Four considerations when using AI in market research:
While AI offers many benefits to market researchers, there are also important considerations for researchers to keep in mind.
- Data Quality: AI is only as good as the data it has access to. This becomes a problem when AI is asked to interpret incorrect or incomplete data. For example, say you are drafting a report based on focus group learnings. Luckily, the groups were recorded, and you have automated transcripts for each group. You might think you can run these transcripts through an AI program to quickly extract themes, but doing so might hurt your report rather than help it. This is because transcribing programs often misinterpret foreign speakers, quiet speakers, regional accents, and slang. Relying too heavily on AI insights from transcripts like this could lead to misleading or incorrect learnings.

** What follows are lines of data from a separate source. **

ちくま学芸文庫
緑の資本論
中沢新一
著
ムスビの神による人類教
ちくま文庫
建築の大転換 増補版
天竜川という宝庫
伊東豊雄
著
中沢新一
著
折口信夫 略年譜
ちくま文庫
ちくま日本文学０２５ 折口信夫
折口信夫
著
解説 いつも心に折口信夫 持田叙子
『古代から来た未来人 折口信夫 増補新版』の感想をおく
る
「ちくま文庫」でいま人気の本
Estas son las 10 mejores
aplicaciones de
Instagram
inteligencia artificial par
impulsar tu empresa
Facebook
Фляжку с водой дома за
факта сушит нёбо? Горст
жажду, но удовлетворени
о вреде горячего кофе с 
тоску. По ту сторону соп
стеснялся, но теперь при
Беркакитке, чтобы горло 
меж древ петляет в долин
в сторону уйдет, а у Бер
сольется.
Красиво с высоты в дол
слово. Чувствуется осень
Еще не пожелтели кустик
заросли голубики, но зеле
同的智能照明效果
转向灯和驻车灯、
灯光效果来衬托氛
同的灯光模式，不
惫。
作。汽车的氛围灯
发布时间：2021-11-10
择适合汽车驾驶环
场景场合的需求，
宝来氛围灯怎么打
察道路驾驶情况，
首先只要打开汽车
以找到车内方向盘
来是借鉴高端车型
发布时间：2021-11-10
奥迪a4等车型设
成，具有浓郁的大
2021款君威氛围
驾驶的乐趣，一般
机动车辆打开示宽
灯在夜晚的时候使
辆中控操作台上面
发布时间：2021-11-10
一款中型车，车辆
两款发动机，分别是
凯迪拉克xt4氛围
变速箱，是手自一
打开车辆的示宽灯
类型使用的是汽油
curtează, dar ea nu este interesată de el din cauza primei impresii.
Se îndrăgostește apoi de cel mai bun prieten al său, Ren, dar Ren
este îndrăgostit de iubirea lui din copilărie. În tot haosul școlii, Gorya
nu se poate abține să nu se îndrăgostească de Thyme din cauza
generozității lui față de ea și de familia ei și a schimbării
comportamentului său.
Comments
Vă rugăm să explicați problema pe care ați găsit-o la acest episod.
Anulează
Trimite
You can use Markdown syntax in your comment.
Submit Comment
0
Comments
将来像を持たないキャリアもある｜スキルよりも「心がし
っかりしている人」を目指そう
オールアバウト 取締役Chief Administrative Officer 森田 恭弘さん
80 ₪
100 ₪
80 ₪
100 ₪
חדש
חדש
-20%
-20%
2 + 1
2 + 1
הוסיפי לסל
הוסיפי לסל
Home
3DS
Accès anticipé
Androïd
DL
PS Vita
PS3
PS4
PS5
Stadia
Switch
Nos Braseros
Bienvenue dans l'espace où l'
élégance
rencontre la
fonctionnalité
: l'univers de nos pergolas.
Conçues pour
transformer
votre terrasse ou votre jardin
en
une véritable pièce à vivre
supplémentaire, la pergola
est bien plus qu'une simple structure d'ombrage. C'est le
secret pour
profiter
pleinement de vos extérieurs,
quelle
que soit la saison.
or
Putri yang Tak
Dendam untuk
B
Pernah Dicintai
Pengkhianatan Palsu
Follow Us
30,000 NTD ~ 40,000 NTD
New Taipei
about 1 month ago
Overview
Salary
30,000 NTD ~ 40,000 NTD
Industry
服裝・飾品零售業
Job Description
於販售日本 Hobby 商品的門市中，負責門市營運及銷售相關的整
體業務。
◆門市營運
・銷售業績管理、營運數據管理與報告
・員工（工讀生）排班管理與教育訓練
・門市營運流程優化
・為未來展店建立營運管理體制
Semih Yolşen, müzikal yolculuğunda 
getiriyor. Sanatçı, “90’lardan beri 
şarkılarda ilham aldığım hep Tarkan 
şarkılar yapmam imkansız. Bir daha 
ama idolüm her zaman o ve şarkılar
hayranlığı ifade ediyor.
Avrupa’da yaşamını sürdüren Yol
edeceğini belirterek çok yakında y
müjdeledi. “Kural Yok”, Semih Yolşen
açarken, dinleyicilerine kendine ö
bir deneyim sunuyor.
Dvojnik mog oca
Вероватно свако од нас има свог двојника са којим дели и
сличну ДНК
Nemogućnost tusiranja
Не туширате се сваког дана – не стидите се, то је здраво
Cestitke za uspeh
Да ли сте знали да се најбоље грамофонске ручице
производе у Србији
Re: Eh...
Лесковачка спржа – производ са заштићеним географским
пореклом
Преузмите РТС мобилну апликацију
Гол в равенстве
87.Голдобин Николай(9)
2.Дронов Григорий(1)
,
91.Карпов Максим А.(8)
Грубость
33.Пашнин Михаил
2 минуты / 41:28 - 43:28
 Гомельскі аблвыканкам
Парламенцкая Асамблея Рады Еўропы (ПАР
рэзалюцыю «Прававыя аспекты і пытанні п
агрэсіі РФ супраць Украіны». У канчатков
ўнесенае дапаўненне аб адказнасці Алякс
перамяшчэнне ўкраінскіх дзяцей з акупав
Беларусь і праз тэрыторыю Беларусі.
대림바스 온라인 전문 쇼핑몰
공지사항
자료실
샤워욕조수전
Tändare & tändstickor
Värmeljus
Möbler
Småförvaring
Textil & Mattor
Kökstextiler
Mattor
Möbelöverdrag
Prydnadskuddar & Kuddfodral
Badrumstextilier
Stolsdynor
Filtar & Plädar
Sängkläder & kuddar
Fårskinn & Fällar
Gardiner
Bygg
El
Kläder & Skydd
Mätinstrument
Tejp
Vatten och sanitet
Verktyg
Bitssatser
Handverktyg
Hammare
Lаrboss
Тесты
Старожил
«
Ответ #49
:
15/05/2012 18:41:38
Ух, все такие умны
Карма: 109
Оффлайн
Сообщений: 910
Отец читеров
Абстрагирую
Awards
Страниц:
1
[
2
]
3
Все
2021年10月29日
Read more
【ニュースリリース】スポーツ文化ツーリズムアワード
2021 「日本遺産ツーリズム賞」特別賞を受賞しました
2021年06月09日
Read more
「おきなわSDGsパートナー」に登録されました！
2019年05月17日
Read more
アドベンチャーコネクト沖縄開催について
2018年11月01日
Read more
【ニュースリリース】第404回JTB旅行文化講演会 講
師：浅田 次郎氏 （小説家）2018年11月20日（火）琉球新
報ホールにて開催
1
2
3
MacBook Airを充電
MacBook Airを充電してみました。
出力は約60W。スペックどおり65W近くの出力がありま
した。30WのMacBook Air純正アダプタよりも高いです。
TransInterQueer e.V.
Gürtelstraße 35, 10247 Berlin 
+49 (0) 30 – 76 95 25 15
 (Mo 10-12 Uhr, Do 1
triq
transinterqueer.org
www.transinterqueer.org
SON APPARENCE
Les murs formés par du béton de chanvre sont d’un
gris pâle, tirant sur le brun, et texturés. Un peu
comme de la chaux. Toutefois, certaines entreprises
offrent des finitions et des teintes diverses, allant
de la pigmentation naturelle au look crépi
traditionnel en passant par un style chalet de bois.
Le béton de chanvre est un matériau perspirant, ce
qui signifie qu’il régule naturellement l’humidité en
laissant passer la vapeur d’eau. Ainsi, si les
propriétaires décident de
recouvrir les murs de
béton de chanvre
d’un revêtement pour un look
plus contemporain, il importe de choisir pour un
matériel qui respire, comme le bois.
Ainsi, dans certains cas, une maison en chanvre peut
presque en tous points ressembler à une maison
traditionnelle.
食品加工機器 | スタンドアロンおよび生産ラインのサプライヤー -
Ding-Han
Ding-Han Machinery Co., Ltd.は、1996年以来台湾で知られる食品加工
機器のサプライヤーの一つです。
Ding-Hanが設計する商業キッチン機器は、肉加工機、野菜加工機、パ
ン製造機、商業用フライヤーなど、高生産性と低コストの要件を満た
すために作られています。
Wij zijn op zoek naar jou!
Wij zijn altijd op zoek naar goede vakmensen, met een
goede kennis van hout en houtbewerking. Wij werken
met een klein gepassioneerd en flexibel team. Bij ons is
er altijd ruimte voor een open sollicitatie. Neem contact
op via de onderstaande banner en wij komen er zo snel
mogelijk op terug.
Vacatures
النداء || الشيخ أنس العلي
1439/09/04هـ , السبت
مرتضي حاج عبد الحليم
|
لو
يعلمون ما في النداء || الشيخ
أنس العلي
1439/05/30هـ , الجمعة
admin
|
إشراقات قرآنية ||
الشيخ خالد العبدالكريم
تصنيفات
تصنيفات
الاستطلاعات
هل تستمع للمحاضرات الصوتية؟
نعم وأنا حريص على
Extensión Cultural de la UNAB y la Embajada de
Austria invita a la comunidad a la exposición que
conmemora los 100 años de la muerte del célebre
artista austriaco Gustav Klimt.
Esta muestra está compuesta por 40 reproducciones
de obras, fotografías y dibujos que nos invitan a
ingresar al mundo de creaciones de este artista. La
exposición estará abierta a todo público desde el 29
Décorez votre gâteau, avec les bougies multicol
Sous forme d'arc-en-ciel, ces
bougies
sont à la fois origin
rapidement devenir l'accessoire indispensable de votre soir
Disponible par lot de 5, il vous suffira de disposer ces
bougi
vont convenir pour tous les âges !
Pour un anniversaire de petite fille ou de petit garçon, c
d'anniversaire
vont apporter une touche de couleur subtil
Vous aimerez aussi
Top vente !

- Minimal Contextual Understanding: AI also struggles to understand the context and nuances around language and behavior. Market research involves analyzing the things people say or do, whether in IDIs, focus groups, or open-ended survey questions. This can be especially challenging for AI models to interpret correctly because they do not understand things like emotion, sarcasm, cultural references, and subtle variations in language, which can lead to misinterpretations.
- Lack of Creativity: AI shines when it comes to processing and analyzing enormous amounts of data, but it lacks the ability to produce creative ideas. Market research would be nothing without creatives generating innovative ideas, identifying unique strategies, and making intuitive connections based on experience and expertise. AI cannot replace the human element of market research in terms of producing out-of-the-box insights or making intuitive leaps. Lucky for us!
- Ethical Considerations: More seriously, using AI in market research can raise ethical concerns related to data privacy, participant consent, and transparency. Market researchers should ensure that data collection, storage, and analysis align with legal agreements, relevant regulations, and ethical guidelines. Researchers should also practice transparency by communicating when AI is used.